TASK MATERIAL:
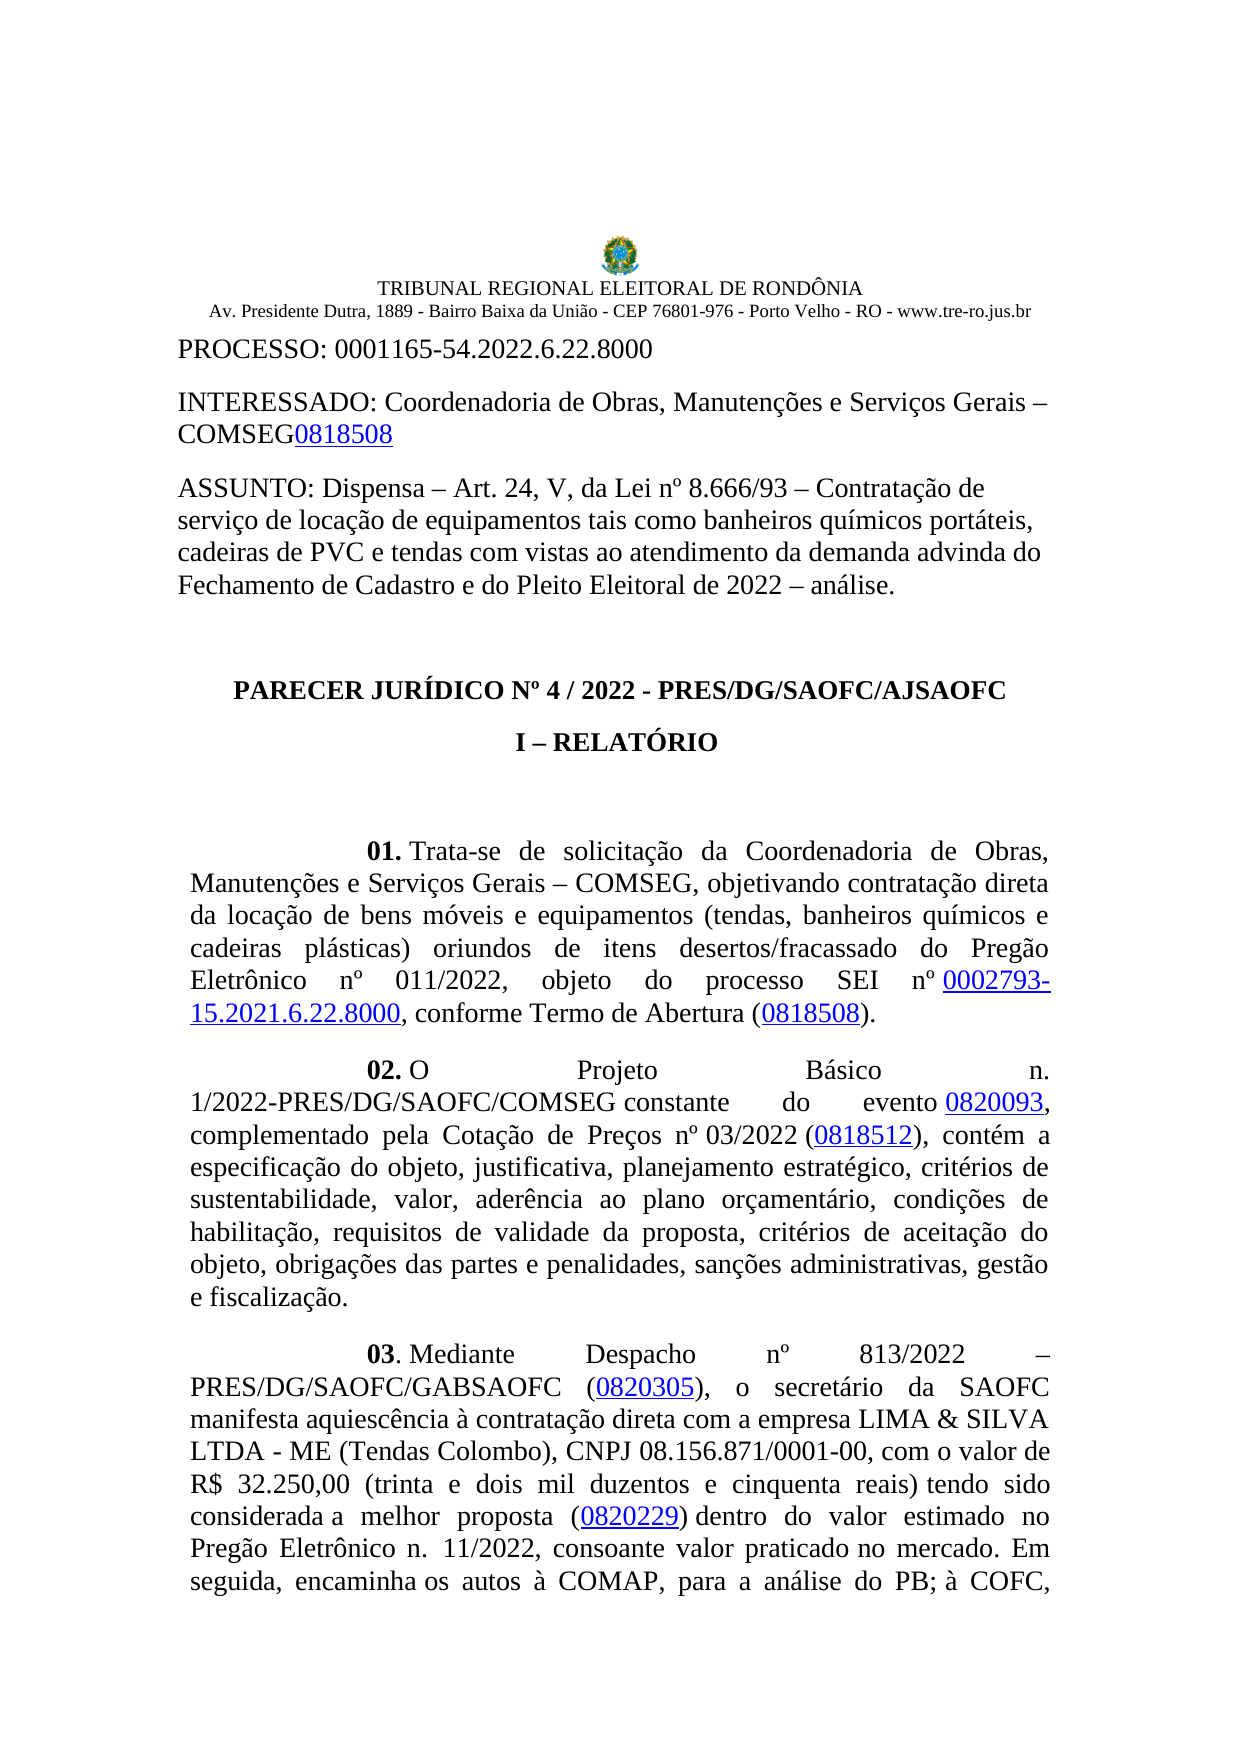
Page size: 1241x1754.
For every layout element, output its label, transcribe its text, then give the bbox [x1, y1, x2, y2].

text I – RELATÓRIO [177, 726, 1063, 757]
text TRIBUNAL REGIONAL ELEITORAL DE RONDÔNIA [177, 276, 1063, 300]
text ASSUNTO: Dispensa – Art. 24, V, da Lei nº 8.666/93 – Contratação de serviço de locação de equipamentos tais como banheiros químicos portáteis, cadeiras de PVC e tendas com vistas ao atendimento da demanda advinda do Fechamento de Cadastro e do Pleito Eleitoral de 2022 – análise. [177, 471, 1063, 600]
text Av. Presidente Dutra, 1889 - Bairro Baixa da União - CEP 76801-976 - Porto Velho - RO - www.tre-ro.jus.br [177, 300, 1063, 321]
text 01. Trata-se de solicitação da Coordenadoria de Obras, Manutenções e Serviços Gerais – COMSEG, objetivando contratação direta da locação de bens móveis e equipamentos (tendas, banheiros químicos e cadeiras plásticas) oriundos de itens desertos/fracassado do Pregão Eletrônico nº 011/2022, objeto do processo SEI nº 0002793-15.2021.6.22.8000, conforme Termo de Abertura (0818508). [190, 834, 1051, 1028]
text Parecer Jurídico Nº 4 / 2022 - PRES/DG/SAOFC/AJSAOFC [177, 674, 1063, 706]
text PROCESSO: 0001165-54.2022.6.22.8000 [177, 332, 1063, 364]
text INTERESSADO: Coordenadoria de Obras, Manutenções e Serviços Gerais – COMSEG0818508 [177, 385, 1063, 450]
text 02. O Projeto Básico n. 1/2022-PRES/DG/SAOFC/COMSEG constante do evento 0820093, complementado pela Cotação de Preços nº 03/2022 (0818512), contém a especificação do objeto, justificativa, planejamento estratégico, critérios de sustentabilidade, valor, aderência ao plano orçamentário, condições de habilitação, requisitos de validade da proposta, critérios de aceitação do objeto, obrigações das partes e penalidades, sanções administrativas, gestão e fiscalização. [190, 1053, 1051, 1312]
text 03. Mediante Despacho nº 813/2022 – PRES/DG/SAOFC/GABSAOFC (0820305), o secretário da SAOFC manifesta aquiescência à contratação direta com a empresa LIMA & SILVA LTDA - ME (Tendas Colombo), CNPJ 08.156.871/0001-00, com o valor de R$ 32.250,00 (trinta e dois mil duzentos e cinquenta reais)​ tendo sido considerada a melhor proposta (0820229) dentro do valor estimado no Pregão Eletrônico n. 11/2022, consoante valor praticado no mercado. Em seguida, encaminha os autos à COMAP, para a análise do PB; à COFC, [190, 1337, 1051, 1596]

TASK: Which lines of the records above contain the string "químicos", with case counting? Report each one in full.

RESPONSE BELOW:
text ASSUNTO: Dispensa – Art. 24, V, da Lei nº 8.666/93 – Contratação de serviço de locação de equipamentos tais como banheiros químicos portáteis, cadeiras de PVC e tendas com vistas ao atendimento da demanda advinda do Fechamento de Cadastro e do Pleito Eleitoral de 2022 – análise. [177, 471, 1063, 600]
text 01. Trata-se de solicitação da Coordenadoria de Obras, Manutenções e Serviços Gerais – COMSEG, objetivando contratação direta da locação de bens móveis e equipamentos (tendas, banheiros químicos e cadeiras plásticas) oriundos de itens desertos/fracassado do Pregão Eletrônico nº 011/2022, objeto do processo SEI nº 0002793-15.2021.6.22.8000, conforme Termo de Abertura (0818508). [190, 834, 1051, 1028]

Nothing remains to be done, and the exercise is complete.